[Saved entries]
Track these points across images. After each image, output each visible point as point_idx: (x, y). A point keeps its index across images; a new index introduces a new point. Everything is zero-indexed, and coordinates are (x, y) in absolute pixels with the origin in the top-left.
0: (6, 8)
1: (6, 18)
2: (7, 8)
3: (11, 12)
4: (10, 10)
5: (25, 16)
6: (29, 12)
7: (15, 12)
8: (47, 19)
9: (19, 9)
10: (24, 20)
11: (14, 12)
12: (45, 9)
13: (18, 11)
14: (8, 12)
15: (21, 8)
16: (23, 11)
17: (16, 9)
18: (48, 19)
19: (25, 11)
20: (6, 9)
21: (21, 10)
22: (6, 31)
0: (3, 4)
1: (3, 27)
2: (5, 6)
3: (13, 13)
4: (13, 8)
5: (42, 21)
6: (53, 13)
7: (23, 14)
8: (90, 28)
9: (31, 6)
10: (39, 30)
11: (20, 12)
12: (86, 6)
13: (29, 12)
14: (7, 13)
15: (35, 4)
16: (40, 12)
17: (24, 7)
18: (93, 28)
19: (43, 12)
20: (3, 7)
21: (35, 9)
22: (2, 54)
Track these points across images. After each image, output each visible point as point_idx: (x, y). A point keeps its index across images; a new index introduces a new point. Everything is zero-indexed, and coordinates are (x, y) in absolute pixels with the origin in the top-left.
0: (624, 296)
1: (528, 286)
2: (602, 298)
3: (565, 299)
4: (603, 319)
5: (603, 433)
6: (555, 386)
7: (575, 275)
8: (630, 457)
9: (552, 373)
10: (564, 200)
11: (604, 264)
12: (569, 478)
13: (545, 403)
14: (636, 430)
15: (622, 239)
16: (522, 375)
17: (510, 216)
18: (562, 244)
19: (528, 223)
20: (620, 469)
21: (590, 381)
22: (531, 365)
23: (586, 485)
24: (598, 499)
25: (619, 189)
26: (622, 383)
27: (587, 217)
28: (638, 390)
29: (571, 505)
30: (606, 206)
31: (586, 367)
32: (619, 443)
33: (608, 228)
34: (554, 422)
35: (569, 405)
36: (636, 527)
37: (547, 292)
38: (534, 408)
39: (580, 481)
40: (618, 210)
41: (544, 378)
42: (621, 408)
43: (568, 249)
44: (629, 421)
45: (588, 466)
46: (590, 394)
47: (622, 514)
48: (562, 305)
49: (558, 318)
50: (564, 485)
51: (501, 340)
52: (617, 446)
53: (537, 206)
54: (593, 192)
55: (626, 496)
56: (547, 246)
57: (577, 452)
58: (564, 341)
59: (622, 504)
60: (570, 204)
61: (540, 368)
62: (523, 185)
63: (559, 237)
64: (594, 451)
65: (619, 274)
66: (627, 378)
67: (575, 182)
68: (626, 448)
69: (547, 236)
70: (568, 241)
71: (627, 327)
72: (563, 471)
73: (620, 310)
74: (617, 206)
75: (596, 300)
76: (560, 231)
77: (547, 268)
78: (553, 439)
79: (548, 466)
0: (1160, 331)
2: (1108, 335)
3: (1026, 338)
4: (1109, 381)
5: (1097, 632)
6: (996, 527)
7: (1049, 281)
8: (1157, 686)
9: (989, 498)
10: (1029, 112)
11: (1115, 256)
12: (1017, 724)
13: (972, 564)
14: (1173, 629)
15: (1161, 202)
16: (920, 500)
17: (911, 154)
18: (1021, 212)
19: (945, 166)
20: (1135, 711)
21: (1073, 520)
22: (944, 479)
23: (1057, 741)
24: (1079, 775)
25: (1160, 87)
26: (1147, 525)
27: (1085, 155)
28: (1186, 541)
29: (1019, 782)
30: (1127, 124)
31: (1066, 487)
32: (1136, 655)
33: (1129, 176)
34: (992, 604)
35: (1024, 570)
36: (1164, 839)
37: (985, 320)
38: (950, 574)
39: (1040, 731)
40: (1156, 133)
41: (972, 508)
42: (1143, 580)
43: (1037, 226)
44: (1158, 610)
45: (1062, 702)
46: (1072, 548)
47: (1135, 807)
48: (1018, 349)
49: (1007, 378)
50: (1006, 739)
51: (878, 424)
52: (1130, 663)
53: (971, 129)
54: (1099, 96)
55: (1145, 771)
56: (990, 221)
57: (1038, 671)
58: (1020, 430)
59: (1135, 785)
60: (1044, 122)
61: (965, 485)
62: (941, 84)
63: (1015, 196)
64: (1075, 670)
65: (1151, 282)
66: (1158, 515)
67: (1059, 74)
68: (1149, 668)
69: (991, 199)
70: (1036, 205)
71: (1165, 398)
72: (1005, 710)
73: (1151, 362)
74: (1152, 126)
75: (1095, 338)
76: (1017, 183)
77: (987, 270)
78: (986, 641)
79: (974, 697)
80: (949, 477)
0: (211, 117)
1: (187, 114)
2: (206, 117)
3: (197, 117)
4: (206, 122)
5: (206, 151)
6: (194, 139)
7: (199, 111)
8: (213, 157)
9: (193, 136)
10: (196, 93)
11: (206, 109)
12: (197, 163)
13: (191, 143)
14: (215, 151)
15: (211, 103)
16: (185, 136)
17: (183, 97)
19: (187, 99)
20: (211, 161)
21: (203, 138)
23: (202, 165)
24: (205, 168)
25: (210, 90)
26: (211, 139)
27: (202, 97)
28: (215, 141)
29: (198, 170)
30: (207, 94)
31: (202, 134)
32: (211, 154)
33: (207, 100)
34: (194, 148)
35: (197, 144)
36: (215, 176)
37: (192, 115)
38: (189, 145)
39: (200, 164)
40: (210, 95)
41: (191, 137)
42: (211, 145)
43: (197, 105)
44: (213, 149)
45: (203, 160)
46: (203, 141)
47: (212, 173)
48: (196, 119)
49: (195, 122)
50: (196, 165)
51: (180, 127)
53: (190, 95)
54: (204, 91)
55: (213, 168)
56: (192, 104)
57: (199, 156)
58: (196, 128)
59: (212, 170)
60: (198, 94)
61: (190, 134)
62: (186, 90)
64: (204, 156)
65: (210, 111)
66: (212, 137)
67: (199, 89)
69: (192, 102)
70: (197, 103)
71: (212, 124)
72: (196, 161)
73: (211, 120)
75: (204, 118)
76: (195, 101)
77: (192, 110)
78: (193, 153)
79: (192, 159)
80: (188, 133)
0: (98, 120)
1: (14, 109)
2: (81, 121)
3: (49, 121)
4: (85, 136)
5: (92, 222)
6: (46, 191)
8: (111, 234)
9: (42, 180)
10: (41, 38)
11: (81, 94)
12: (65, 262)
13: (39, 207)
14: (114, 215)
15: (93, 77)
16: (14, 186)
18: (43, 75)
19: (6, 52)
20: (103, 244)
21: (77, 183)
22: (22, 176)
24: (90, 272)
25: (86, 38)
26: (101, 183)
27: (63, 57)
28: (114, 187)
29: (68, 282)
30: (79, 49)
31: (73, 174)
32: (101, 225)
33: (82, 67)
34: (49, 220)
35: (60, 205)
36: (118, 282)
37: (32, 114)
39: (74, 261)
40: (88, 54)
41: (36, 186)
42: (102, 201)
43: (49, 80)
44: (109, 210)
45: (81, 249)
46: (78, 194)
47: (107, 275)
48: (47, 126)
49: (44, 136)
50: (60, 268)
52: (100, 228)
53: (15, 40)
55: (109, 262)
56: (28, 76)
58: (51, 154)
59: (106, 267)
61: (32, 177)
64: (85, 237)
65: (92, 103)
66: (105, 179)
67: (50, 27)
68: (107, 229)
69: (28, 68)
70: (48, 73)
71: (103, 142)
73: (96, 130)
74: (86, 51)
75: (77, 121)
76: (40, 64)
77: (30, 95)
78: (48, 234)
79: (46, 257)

Exercise description –
Render every line of the items above as a Markdown table with the columns Row and Line, numbering the rows in order and leaving out blank lines.

Answer for this exercise –
| Row | Line |
|---|---|
| 1 | Track these points across images. After each image, output each visible point as point_idx: (x, y). A point keeps its index across images; a new index introduces a new point. Everything is zero-indexed, and coordinates are (x, y) in absolute pixels with the origin in the top-left. |
| 2 | 0: (6, 8) |
| 3 | 1: (6, 18) |
| 4 | 2: (7, 8) |
| 5 | 3: (11, 12) |
| 6 | 4: (10, 10) |
| 7 | 5: (25, 16) |
| 8 | 6: (29, 12) |
| 9 | 7: (15, 12) |
| 10 | 8: (47, 19) |
| 11 | 9: (19, 9) |
| 12 | 10: (24, 20) |
| 13 | 11: (14, 12) |
| 14 | 12: (45, 9) |
| 15 | 13: (18, 11) |
| 16 | 14: (8, 12) |
| 17 | 15: (21, 8) |
| 18 | 16: (23, 11) |
| 19 | 17: (16, 9) |
| 20 | 18: (48, 19) |
| 21 | 19: (25, 11) |
| 22 | 20: (6, 9) |
| 23 | 21: (21, 10) |
| 24 | 22: (6, 31) |
| 25 | 0: (3, 4) |
| 26 | 1: (3, 27) |
| 27 | 2: (5, 6) |
| 28 | 3: (13, 13) |
| 29 | 4: (13, 8) |
| 30 | 5: (42, 21) |
| 31 | 6: (53, 13) |
| 32 | 7: (23, 14) |
| 33 | 8: (90, 28) |
| 34 | 9: (31, 6) |
| 35 | 10: (39, 30) |
| 36 | 11: (20, 12) |
| 37 | 12: (86, 6) |
| 38 | 13: (29, 12) |
| 39 | 14: (7, 13) |
| 40 | 15: (35, 4) |
| 41 | 16: (40, 12) |
| 42 | 17: (24, 7) |
| 43 | 18: (93, 28) |
| 44 | 19: (43, 12) |
| 45 | 20: (3, 7) |
| 46 | 21: (35, 9) |
| 47 | 22: (2, 54) |
| 48 | Track these points across images. After each image, output each visible point as point_idx: (x, y). A point keeps its index across images; a new index introduces a new point. Everything is zero-indexed, and coordinates are (x, y) in absolute pixels with the origin in the top-left. |
| 49 | 0: (624, 296) |
| 50 | 1: (528, 286) |
| 51 | 2: (602, 298) |
| 52 | 3: (565, 299) |
| 53 | 4: (603, 319) |
| 54 | 5: (603, 433) |
| 55 | 6: (555, 386) |
| 56 | 7: (575, 275) |
| 57 | 8: (630, 457) |
| 58 | 9: (552, 373) |
| 59 | 10: (564, 200) |
| 60 | 11: (604, 264) |
| 61 | 12: (569, 478) |
| 62 | 13: (545, 403) |
| 63 | 14: (636, 430) |
| 64 | 15: (622, 239) |
| 65 | 16: (522, 375) |
| 66 | 17: (510, 216) |
| 67 | 18: (562, 244) |
| 68 | 19: (528, 223) |
| 69 | 20: (620, 469) |
| 70 | 21: (590, 381) |
| 71 | 22: (531, 365) |
| 72 | 23: (586, 485) |
| 73 | 24: (598, 499) |
| 74 | 25: (619, 189) |
| 75 | 26: (622, 383) |
| 76 | 27: (587, 217) |
| 77 | 28: (638, 390) |
| 78 | 29: (571, 505) |
| 79 | 30: (606, 206) |
| 80 | 31: (586, 367) |
| 81 | 32: (619, 443) |
| 82 | 33: (608, 228) |
| 83 | 34: (554, 422) |
| 84 | 35: (569, 405) |
| 85 | 36: (636, 527) |
| 86 | 37: (547, 292) |
| 87 | 38: (534, 408) |
| 88 | 39: (580, 481) |
| 89 | 40: (618, 210) |
| 90 | 41: (544, 378) |
| 91 | 42: (621, 408) |
| 92 | 43: (568, 249) |
| 93 | 44: (629, 421) |
| 94 | 45: (588, 466) |
| 95 | 46: (590, 394) |
| 96 | 47: (622, 514) |
| 97 | 48: (562, 305) |
| 98 | 49: (558, 318) |
| 99 | 50: (564, 485) |
| 100 | 51: (501, 340) |
| 101 | 52: (617, 446) |
| 102 | 53: (537, 206) |
| 103 | 54: (593, 192) |
| 104 | 55: (626, 496) |
| 105 | 56: (547, 246) |
| 106 | 57: (577, 452) |
| 107 | 58: (564, 341) |
| 108 | 59: (622, 504) |
| 109 | 60: (570, 204) |
| 110 | 61: (540, 368) |
| 111 | 62: (523, 185) |
| 112 | 63: (559, 237) |
| 113 | 64: (594, 451) |
| 114 | 65: (619, 274) |
| 115 | 66: (627, 378) |
| 116 | 67: (575, 182) |
| 117 | 68: (626, 448) |
| 118 | 69: (547, 236) |
| 119 | 70: (568, 241) |
| 120 | 71: (627, 327) |
| 121 | 72: (563, 471) |
| 122 | 73: (620, 310) |
| 123 | 74: (617, 206) |
| 124 | 75: (596, 300) |
| 125 | 76: (560, 231) |
| 126 | 77: (547, 268) |
| 127 | 78: (553, 439) |
| 128 | 79: (548, 466) |
| 129 | 0: (1160, 331) |
| 130 | 2: (1108, 335) |
| 131 | 3: (1026, 338) |
| 132 | 4: (1109, 381) |
| 133 | 5: (1097, 632) |
| 134 | 6: (996, 527) |
| 135 | 7: (1049, 281) |
| 136 | 8: (1157, 686) |
| 137 | 9: (989, 498) |
| 138 | 10: (1029, 112) |
| 139 | 11: (1115, 256) |
| 140 | 12: (1017, 724) |
| 141 | 13: (972, 564) |
| 142 | 14: (1173, 629) |
| 143 | 15: (1161, 202) |
| 144 | 16: (920, 500) |
| 145 | 17: (911, 154) |
| 146 | 18: (1021, 212) |
| 147 | 19: (945, 166) |
| 148 | 20: (1135, 711) |
| 149 | 21: (1073, 520) |
| 150 | 22: (944, 479) |
| 151 | 23: (1057, 741) |
| 152 | 24: (1079, 775) |
| 153 | 25: (1160, 87) |
| 154 | 26: (1147, 525) |
| 155 | 27: (1085, 155) |
| 156 | 28: (1186, 541) |
| 157 | 29: (1019, 782) |
| 158 | 30: (1127, 124) |
| 159 | 31: (1066, 487) |
| 160 | 32: (1136, 655) |
| 161 | 33: (1129, 176) |
| 162 | 34: (992, 604) |
| 163 | 35: (1024, 570) |
| 164 | 36: (1164, 839) |
| 165 | 37: (985, 320) |
| 166 | 38: (950, 574) |
| 167 | 39: (1040, 731) |
| 168 | 40: (1156, 133) |
| 169 | 41: (972, 508) |
| 170 | 42: (1143, 580) |
| 171 | 43: (1037, 226) |
| 172 | 44: (1158, 610) |
| 173 | 45: (1062, 702) |
| 174 | 46: (1072, 548) |
| 175 | 47: (1135, 807) |
| 176 | 48: (1018, 349) |
| 177 | 49: (1007, 378) |
| 178 | 50: (1006, 739) |
| 179 | 51: (878, 424) |
| 180 | 52: (1130, 663) |
| 181 | 53: (971, 129) |
| 182 | 54: (1099, 96) |
| 183 | 55: (1145, 771) |
| 184 | 56: (990, 221) |
| 185 | 57: (1038, 671) |
| 186 | 58: (1020, 430) |
| 187 | 59: (1135, 785) |
| 188 | 60: (1044, 122) |
| 189 | 61: (965, 485) |
| 190 | 62: (941, 84) |
| 191 | 63: (1015, 196) |
| 192 | 64: (1075, 670) |
| 193 | 65: (1151, 282) |
| 194 | 66: (1158, 515) |
| 195 | 67: (1059, 74) |
| 196 | 68: (1149, 668) |
| 197 | 69: (991, 199) |
| 198 | 70: (1036, 205) |
| 199 | 71: (1165, 398) |
| 200 | 72: (1005, 710) |
| 201 | 73: (1151, 362) |
| 202 | 74: (1152, 126) |
| 203 | 75: (1095, 338) |
| 204 | 76: (1017, 183) |
| 205 | 77: (987, 270) |
| 206 | 78: (986, 641) |
| 207 | 79: (974, 697) |
| 208 | 80: (949, 477) |
| 209 | 0: (211, 117) |
| 210 | 1: (187, 114) |
| 211 | 2: (206, 117) |
| 212 | 3: (197, 117) |
| 213 | 4: (206, 122) |
| 214 | 5: (206, 151) |
| 215 | 6: (194, 139) |
| 216 | 7: (199, 111) |
| 217 | 8: (213, 157) |
| 218 | 9: (193, 136) |
| 219 | 10: (196, 93) |
| 220 | 11: (206, 109) |
| 221 | 12: (197, 163) |
| 222 | 13: (191, 143) |
| 223 | 14: (215, 151) |
| 224 | 15: (211, 103) |
| 225 | 16: (185, 136) |
| 226 | 17: (183, 97) |
| 227 | 19: (187, 99) |
| 228 | 20: (211, 161) |
| 229 | 21: (203, 138) |
| 230 | 23: (202, 165) |
| 231 | 24: (205, 168) |
| 232 | 25: (210, 90) |
| 233 | 26: (211, 139) |
| 234 | 27: (202, 97) |
| 235 | 28: (215, 141) |
| 236 | 29: (198, 170) |
| 237 | 30: (207, 94) |
| 238 | 31: (202, 134) |
| 239 | 32: (211, 154) |
| 240 | 33: (207, 100) |
| 241 | 34: (194, 148) |
| 242 | 35: (197, 144) |
| 243 | 36: (215, 176) |
| 244 | 37: (192, 115) |
| 245 | 38: (189, 145) |
| 246 | 39: (200, 164) |
| 247 | 40: (210, 95) |
| 248 | 41: (191, 137) |
| 249 | 42: (211, 145) |
| 250 | 43: (197, 105) |
| 251 | 44: (213, 149) |
| 252 | 45: (203, 160) |
| 253 | 46: (203, 141) |
| 254 | 47: (212, 173) |
| 255 | 48: (196, 119) |
| 256 | 49: (195, 122) |
| 257 | 50: (196, 165) |
| 258 | 51: (180, 127) |
| 259 | 53: (190, 95) |
| 260 | 54: (204, 91) |
| 261 | 55: (213, 168) |
| 262 | 56: (192, 104) |
| 263 | 57: (199, 156) |
| 264 | 58: (196, 128) |
| 265 | 59: (212, 170) |
| 266 | 60: (198, 94) |
| 267 | 61: (190, 134) |
| 268 | 62: (186, 90) |
| 269 | 64: (204, 156) |
| 270 | 65: (210, 111) |
| 271 | 66: (212, 137) |
| 272 | 67: (199, 89) |
| 273 | 69: (192, 102) |
| 274 | 70: (197, 103) |
| 275 | 71: (212, 124) |
| 276 | 72: (196, 161) |
| 277 | 73: (211, 120) |
| 278 | 75: (204, 118) |
| 279 | 76: (195, 101) |
| 280 | 77: (192, 110) |
| 281 | 78: (193, 153) |
| 282 | 79: (192, 159) |
| 283 | 80: (188, 133) |
| 284 | 0: (98, 120) |
| 285 | 1: (14, 109) |
| 286 | 2: (81, 121) |
| 287 | 3: (49, 121) |
| 288 | 4: (85, 136) |
| 289 | 5: (92, 222) |
| 290 | 6: (46, 191) |
| 291 | 8: (111, 234) |
| 292 | 9: (42, 180) |
| 293 | 10: (41, 38) |
| 294 | 11: (81, 94) |
| 295 | 12: (65, 262) |
| 296 | 13: (39, 207) |
| 297 | 14: (114, 215) |
| 298 | 15: (93, 77) |
| 299 | 16: (14, 186) |
| 300 | 18: (43, 75) |
| 301 | 19: (6, 52) |
| 302 | 20: (103, 244) |
| 303 | 21: (77, 183) |
| 304 | 22: (22, 176) |
| 305 | 24: (90, 272) |
| 306 | 25: (86, 38) |
| 307 | 26: (101, 183) |
| 308 | 27: (63, 57) |
| 309 | 28: (114, 187) |
| 310 | 29: (68, 282) |
| 311 | 30: (79, 49) |
| 312 | 31: (73, 174) |
| 313 | 32: (101, 225) |
| 314 | 33: (82, 67) |
| 315 | 34: (49, 220) |
| 316 | 35: (60, 205) |
| 317 | 36: (118, 282) |
| 318 | 37: (32, 114) |
| 319 | 39: (74, 261) |
| 320 | 40: (88, 54) |
| 321 | 41: (36, 186) |
| 322 | 42: (102, 201) |
| 323 | 43: (49, 80) |
| 324 | 44: (109, 210) |
| 325 | 45: (81, 249) |
| 326 | 46: (78, 194) |
| 327 | 47: (107, 275) |
| 328 | 48: (47, 126) |
| 329 | 49: (44, 136) |
| 330 | 50: (60, 268) |
| 331 | 52: (100, 228) |
| 332 | 53: (15, 40) |
| 333 | 55: (109, 262) |
| 334 | 56: (28, 76) |
| 335 | 58: (51, 154) |
| 336 | 59: (106, 267) |
| 337 | 61: (32, 177) |
| 338 | 64: (85, 237) |
| 339 | 65: (92, 103) |
| 340 | 66: (105, 179) |
| 341 | 67: (50, 27) |
| 342 | 68: (107, 229) |
| 343 | 69: (28, 68) |
| 344 | 70: (48, 73) |
| 345 | 71: (103, 142) |
| 346 | 73: (96, 130) |
| 347 | 74: (86, 51) |
| 348 | 75: (77, 121) |
| 349 | 76: (40, 64) |
| 350 | 77: (30, 95) |
| 351 | 78: (48, 234) |
| 352 | 79: (46, 257) |